** TASK BRIEF **
Copy out every line below word for word, without changing a single character.
*** Opening EXTRACTED RECORDS ***
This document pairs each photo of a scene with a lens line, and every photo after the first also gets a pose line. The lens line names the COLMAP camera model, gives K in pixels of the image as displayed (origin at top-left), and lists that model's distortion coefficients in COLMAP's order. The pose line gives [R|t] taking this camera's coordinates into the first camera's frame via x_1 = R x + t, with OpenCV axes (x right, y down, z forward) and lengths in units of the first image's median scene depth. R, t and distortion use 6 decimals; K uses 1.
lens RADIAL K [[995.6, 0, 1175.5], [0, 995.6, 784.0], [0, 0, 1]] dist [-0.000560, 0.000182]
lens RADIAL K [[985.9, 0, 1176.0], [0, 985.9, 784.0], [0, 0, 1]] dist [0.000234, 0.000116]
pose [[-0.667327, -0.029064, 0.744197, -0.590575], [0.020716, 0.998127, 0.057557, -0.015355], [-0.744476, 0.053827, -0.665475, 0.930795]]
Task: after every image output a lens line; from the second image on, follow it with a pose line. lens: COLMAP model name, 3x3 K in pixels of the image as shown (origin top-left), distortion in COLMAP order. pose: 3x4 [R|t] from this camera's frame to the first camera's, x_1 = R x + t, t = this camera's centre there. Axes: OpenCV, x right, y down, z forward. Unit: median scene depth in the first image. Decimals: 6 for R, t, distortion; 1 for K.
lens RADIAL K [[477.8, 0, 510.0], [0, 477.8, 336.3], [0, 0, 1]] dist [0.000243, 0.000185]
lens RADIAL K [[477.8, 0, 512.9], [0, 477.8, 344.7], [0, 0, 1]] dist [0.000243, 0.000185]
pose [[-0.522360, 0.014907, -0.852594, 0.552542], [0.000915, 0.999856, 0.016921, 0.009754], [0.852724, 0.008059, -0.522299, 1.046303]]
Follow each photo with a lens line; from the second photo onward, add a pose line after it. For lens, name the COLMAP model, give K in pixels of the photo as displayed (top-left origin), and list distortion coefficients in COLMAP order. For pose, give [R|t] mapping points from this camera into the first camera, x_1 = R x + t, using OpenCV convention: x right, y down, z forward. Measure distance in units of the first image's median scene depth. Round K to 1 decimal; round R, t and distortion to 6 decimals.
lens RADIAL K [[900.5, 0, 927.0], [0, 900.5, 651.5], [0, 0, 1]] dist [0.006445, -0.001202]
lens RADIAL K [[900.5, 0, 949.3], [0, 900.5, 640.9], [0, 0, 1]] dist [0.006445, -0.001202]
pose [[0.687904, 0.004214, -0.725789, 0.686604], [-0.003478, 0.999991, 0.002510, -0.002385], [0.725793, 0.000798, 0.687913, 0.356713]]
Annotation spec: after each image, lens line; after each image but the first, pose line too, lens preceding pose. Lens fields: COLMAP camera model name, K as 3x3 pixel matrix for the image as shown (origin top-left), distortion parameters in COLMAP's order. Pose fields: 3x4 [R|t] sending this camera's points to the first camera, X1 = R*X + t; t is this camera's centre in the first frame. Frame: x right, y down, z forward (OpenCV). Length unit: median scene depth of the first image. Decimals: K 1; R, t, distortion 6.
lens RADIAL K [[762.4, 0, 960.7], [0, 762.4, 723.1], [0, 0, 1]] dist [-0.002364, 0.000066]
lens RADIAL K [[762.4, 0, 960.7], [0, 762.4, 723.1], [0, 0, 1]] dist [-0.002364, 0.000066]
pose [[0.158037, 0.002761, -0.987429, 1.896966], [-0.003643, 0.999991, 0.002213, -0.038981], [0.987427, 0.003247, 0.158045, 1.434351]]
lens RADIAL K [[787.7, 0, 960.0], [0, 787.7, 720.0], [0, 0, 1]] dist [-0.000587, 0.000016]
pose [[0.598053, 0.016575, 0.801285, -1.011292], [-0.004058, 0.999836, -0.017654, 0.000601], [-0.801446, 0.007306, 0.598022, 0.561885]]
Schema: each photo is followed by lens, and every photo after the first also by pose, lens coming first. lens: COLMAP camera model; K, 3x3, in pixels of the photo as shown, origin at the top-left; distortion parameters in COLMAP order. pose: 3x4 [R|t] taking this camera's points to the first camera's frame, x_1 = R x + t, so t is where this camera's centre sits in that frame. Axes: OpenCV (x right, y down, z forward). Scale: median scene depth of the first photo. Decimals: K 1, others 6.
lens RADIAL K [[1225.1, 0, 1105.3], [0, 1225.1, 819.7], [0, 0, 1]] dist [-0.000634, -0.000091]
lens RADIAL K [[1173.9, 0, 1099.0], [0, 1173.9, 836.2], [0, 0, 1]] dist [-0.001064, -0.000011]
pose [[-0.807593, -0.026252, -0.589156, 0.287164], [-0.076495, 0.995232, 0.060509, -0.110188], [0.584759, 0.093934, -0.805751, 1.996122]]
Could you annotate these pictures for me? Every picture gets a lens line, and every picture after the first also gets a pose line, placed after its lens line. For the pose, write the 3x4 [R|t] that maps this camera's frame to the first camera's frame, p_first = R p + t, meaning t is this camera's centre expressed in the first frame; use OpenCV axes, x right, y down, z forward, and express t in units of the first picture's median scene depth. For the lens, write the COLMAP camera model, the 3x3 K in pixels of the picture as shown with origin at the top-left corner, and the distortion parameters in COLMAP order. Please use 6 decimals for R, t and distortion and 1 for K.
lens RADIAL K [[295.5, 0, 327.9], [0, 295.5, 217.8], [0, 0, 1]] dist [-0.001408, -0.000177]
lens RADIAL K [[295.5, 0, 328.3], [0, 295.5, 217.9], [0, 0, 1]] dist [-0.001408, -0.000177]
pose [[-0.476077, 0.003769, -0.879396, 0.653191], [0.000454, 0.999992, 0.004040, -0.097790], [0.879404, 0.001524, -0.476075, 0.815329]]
*** Closing EXTRACTED RECORDS ***
** ANSWER TO THIS TASK **
This document pairs each photo of a scene with a lens line, and every photo after the first also gets a pose line. The lens line names the COLMAP camera model, gives K in pixels of the image as displayed (origin at top-left), and lists that model's distortion coefficients in COLMAP's order. The pose line gives [R|t] taking this camera's coordinates into the first camera's frame via x_1 = R x + t, with OpenCV axes (x right, y down, z forward) and lengths in units of the first image's median scene depth. R, t and distortion use 6 decimals; K uses 1.
lens RADIAL K [[995.6, 0, 1175.5], [0, 995.6, 784.0], [0, 0, 1]] dist [-0.000560, 0.000182]
lens RADIAL K [[985.9, 0, 1176.0], [0, 985.9, 784.0], [0, 0, 1]] dist [0.000234, 0.000116]
pose [[-0.667327, -0.029064, 0.744197, -0.590575], [0.020716, 0.998127, 0.057557, -0.015355], [-0.744476, 0.053827, -0.665475, 0.930795]]
Task: after every image output a lens line; from the second image on, follow it with a pose line. lens: COLMAP model name, 3x3 K in pixels of the image as shown (origin top-left), distortion in COLMAP order. pose: 3x4 [R|t] from this camera's frame to the first camera's, x_1 = R x + t, t = this camera's centre there. Axes: OpenCV, x right, y down, z forward. Unit: median scene depth in the first image. Decimals: 6 for R, t, distortion; 1 for K.
lens RADIAL K [[477.8, 0, 510.0], [0, 477.8, 336.3], [0, 0, 1]] dist [0.000243, 0.000185]
lens RADIAL K [[477.8, 0, 512.9], [0, 477.8, 344.7], [0, 0, 1]] dist [0.000243, 0.000185]
pose [[-0.522360, 0.014907, -0.852594, 0.552542], [0.000915, 0.999856, 0.016921, 0.009754], [0.852724, 0.008059, -0.522299, 1.046303]]
Follow each photo with a lens line; from the second photo onward, add a pose line after it. For lens, name the COLMAP model, give K in pixels of the photo as displayed (top-left origin), and list distortion coefficients in COLMAP order. For pose, give [R|t] mapping points from this camera into the first camera, x_1 = R x + t, using OpenCV convention: x right, y down, z forward. Measure distance in units of the first image's median scene depth. Round K to 1 decimal; round R, t and distortion to 6 decimals.
lens RADIAL K [[900.5, 0, 927.0], [0, 900.5, 651.5], [0, 0, 1]] dist [0.006445, -0.001202]
lens RADIAL K [[900.5, 0, 949.3], [0, 900.5, 640.9], [0, 0, 1]] dist [0.006445, -0.001202]
pose [[0.687904, 0.004214, -0.725789, 0.686604], [-0.003478, 0.999991, 0.002510, -0.002385], [0.725793, 0.000798, 0.687913, 0.356713]]
Annotation spec: after each image, lens line; after each image but the first, pose line too, lens preceding pose. Lens fields: COLMAP camera model name, K as 3x3 pixel matrix for the image as shown (origin top-left), distortion parameters in COLMAP's order. Pose fields: 3x4 [R|t] sending this camera's points to the first camera, X1 = R*X + t; t is this camera's centre in the first frame. Frame: x right, y down, z forward (OpenCV). Length unit: median scene depth of the first image. Decimals: K 1; R, t, distortion 6.
lens RADIAL K [[762.4, 0, 960.7], [0, 762.4, 723.1], [0, 0, 1]] dist [-0.002364, 0.000066]
lens RADIAL K [[762.4, 0, 960.7], [0, 762.4, 723.1], [0, 0, 1]] dist [-0.002364, 0.000066]
pose [[0.158037, 0.002761, -0.987429, 1.896966], [-0.003643, 0.999991, 0.002213, -0.038981], [0.987427, 0.003247, 0.158045, 1.434351]]
lens RADIAL K [[787.7, 0, 960.0], [0, 787.7, 720.0], [0, 0, 1]] dist [-0.000587, 0.000016]
pose [[0.598053, 0.016575, 0.801285, -1.011292], [-0.004058, 0.999836, -0.017654, 0.000601], [-0.801446, 0.007306, 0.598022, 0.561885]]
Schema: each photo is followed by lens, and every photo after the first also by pose, lens coming first. lens: COLMAP camera model; K, 3x3, in pixels of the photo as shown, origin at the top-left; distortion parameters in COLMAP order. pose: 3x4 [R|t] taking this camera's points to the first camera's frame, x_1 = R x + t, so t is where this camera's centre sits in that frame. Axes: OpenCV (x right, y down, z forward). Scale: median scene depth of the first photo. Decimals: K 1, others 6.
lens RADIAL K [[1225.1, 0, 1105.3], [0, 1225.1, 819.7], [0, 0, 1]] dist [-0.000634, -0.000091]
lens RADIAL K [[1173.9, 0, 1099.0], [0, 1173.9, 836.2], [0, 0, 1]] dist [-0.001064, -0.000011]
pose [[-0.807593, -0.026252, -0.589156, 0.287164], [-0.076495, 0.995232, 0.060509, -0.110188], [0.584759, 0.093934, -0.805751, 1.996122]]
Could you annotate these pictures for me? Every picture gets a lens line, and every picture after the first also gets a pose line, placed after its lens line. For the pose, write the 3x4 [R|t] that maps this camera's frame to the first camera's frame, p_first = R p + t, meaning t is this camera's centre expressed in the first frame; use OpenCV axes, x right, y down, z forward, and express t in units of the first picture's median scene depth. For the lens, write the COLMAP camera model, the 3x3 K in pixels of the picture as shown with origin at the top-left corner, and the distortion parameters in COLMAP order. Please use 6 decimals for R, t and distortion and 1 for K.
lens RADIAL K [[295.5, 0, 327.9], [0, 295.5, 217.8], [0, 0, 1]] dist [-0.001408, -0.000177]
lens RADIAL K [[295.5, 0, 328.3], [0, 295.5, 217.9], [0, 0, 1]] dist [-0.001408, -0.000177]
pose [[-0.476077, 0.003769, -0.879396, 0.653191], [0.000454, 0.999992, 0.004040, -0.097790], [0.879404, 0.001524, -0.476075, 0.815329]]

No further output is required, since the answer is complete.